RECORDS PROVIDED »
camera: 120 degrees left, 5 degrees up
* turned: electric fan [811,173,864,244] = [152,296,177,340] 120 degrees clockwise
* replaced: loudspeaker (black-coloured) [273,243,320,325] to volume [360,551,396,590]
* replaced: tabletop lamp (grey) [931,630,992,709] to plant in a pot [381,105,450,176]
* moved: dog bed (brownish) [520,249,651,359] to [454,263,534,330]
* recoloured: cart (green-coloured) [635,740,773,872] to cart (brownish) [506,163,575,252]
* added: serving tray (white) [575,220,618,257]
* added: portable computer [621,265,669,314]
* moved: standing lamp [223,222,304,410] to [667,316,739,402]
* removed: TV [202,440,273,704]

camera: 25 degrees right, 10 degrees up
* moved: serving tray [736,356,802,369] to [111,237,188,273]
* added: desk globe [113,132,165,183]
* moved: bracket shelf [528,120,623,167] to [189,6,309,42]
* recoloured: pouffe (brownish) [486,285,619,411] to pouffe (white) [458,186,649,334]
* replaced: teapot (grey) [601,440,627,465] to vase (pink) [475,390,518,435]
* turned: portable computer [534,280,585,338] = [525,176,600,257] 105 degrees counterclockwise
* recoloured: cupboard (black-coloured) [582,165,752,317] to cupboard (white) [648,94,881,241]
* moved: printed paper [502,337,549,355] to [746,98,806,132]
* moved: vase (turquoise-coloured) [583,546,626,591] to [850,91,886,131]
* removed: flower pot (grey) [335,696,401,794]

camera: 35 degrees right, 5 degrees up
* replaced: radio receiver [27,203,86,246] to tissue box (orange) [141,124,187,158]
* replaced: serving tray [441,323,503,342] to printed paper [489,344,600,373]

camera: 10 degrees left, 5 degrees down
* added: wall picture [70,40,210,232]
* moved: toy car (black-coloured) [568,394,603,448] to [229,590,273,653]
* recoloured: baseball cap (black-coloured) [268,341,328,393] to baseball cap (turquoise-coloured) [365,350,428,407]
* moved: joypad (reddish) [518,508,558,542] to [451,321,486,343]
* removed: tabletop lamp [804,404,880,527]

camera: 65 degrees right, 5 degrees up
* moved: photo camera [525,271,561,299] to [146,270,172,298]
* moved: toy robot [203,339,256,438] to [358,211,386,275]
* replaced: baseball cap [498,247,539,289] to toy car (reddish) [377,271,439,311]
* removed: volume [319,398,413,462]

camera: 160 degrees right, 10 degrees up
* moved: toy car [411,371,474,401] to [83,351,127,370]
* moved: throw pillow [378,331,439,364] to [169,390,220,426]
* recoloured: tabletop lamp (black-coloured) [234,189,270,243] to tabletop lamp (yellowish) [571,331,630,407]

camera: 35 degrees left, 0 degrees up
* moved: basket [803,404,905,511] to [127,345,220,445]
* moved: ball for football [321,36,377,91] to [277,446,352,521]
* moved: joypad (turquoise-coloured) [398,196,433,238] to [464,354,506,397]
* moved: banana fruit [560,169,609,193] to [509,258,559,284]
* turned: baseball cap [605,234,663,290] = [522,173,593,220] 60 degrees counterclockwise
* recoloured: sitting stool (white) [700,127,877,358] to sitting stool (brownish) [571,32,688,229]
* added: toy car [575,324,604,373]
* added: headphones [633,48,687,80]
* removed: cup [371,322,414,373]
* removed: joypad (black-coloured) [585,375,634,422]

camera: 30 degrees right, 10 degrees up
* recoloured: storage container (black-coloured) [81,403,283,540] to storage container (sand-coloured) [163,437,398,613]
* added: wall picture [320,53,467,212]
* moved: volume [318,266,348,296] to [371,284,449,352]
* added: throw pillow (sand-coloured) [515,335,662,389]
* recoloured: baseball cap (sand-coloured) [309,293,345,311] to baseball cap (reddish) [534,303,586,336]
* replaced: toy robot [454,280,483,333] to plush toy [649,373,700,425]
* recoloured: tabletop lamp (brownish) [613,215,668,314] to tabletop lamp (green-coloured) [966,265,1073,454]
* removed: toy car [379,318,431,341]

WHAT YOU NEED TO DO »
Would you please write out, exactly and with no other lines, the stretch of the listing above from the line containing "a pot [381,105,450,176]" through the line containing "[223,222,304,410] to [667,316,739,402]"?

REPLY »
* replaced: tabletop lamp (grey) [931,630,992,709] to plant in a pot [381,105,450,176]
* moved: dog bed (brownish) [520,249,651,359] to [454,263,534,330]
* recoloured: cart (green-coloured) [635,740,773,872] to cart (brownish) [506,163,575,252]
* added: serving tray (white) [575,220,618,257]
* added: portable computer [621,265,669,314]
* moved: standing lamp [223,222,304,410] to [667,316,739,402]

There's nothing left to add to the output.